Tuesday, April 26, 2011

ROBBLOG # 256

This wasn’t the blog I had intended to post today.

That blog will have to wait for another sunrise. You see I was reading a column today that had been written by someone who was at the infamous Bathhouse raids in Toronto back on February 5th 1981. 30 years has passed.

I also learned something new. Maybe I had read it before but I have just forgot. I forget a lot of things these days.

In 1975 Police in Montreal raided a place called “Sauna Aquarius”, known as a Gay hangout, I suppose. The following half dozen years saw the beginning of the Gay and Lesbian Community being harassed on a regular basis in areas that Gay and Lesbians frequented. Police and Law Enforcement agencies were trying to keep a rising Gay Voice quiet in the media. However, the LGBT movement could not be silenced- even after the Bathhouse raids in Toronto in 1981.
I was living in the City in 1981.
I just didn’t go downtown that evening.
As a matter of fact, I had never been in a Gay Men’s Bathhouse. Not that I was against the idea, it’s just that the opportunity never presented itself. I was more of a going-out-to-dinner kind of guy. A “bar boy”.
I liked going to the bars although it was daunting and most uncomfortable at first. It took a while to adjust even though these were “my people”.

So today, I was reading a first-hand account of the Toronto Bathhouse raided written by Phillip MacLeod. It was very interesting. Accompanying the article was a photo of Phillip. An attractive man with a beard and tousled hair. One would have guessed the photo was taken yesterday. Looking at the picture, he appeared to be a man in his 40’s or so. Reading along further I was shocked to discover that Mr. MacLeod passed away a year ago, on May 31st, 2010. He was 86 years old.
What?
I had to take out a pen and do some figuring.
He was born in 1925.
So he was 50ish in the photo and was 56 when the raid took place.
My mind did a flip.
How could Phillip be dead?
I was reading the article like it had been written recently when in reality it had been written the day or two following the raids in 1981.
Wow!
This definitely messed with my mind. This is “today” but the whole story- picture included, was of yesterday. I am talking about a life lived and passed on to the next level.

All these thoughts and more flooded into my mind as I took a walk in the afternoon rain. After reading the story Philip had written and discovered that time truly waits for no man, I had to get out and get the adrenaline flowing or whatever it is that flows when one walks a distance and feels 100% better in body and spirit when the walk has terminated.

A friend had e-mailed me earlier today, answering another e-mail where I had lamented the loss of Ken Kostick at 56 years of age and a friend of local theatre Moe Cloutier at only 40 years of age.
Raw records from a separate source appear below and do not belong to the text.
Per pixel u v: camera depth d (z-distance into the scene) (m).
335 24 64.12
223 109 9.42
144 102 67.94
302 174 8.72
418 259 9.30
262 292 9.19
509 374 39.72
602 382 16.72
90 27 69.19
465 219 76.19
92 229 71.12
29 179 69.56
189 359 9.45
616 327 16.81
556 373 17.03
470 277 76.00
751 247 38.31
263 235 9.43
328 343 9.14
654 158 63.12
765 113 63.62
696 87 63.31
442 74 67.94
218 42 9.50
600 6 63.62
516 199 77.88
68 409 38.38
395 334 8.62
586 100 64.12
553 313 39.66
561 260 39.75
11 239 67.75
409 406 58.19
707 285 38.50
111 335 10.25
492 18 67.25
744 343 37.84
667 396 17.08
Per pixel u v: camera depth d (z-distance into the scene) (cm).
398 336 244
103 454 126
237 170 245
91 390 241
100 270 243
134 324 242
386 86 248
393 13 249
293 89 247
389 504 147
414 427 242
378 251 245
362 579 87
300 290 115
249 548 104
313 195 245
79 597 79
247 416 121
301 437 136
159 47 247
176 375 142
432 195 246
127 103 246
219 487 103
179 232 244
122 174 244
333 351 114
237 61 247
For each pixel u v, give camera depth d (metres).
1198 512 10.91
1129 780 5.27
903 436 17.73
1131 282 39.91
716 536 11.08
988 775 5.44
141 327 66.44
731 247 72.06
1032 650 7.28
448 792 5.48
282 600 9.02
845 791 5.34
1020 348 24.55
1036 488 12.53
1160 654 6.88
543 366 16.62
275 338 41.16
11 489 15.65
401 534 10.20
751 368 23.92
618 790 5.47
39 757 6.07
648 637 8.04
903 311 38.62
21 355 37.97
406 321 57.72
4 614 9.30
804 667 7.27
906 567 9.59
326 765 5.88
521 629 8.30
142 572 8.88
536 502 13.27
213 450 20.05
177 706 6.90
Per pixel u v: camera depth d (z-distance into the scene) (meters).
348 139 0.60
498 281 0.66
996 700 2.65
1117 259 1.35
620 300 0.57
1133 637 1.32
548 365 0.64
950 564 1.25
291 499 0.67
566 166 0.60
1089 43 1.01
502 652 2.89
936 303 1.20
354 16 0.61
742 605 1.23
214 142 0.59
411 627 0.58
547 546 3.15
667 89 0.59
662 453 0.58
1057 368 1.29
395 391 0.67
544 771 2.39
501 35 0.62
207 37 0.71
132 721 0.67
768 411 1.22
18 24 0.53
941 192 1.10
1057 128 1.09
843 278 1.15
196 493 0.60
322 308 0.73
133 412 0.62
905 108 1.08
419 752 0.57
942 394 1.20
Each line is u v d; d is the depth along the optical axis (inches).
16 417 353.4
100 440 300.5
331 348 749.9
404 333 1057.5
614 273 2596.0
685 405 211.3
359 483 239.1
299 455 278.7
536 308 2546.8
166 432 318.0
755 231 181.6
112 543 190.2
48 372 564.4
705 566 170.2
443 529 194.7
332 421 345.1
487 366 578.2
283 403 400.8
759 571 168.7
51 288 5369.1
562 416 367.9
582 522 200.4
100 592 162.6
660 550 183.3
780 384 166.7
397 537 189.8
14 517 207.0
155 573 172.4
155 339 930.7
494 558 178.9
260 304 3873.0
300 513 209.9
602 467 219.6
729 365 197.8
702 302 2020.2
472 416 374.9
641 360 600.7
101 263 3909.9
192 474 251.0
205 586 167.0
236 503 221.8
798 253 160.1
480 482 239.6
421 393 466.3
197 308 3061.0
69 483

Both passing’s were much too soon.
She said in her e-mail- “None of us gets out of this life alive.”
It’s true.
We all are treading down the same path to eternity, some sooner than others.

This brings me to some kind of point I was trying to make when I started writing this blog.
Life is short.
Here I am staring 60 in the face.
Whuck?
I know people tell me- “God, you don’t look 60!!”
Thanks for that. I don’t feel 60- whatever 60 is supposed to feel like today.
“Things” make me feel like 60 however. Recently, I applied for my Canada Pension. I start receiving that in August- if that asshole Harper doesn’t spend all the money in all the Government Banks in Ottawa on those freeking fighter jets.

Another friend said- only a year ago, “Rob, the way I figure it, we’ve got 20 good years left.”
This year on her Birthday she e-mailed- “19 years left!”

It’s all going too bloody fast.
I still have a load of travelling I want to do.
I want to write more.
I want to do new things.
Maybe I want to move again and start all over again.
There’s still a world full of new people and places.
In the meantime I get my senior’s discount at Zellers. That’s a plus. I am working on getting discounts elsewhere.

Finally, one other friend tells me once I hit 60 I have to ask every clerk or salesperson I deal with in every store I go into-

“Do I get a discount on that? I’m a senior living on a fixed income!”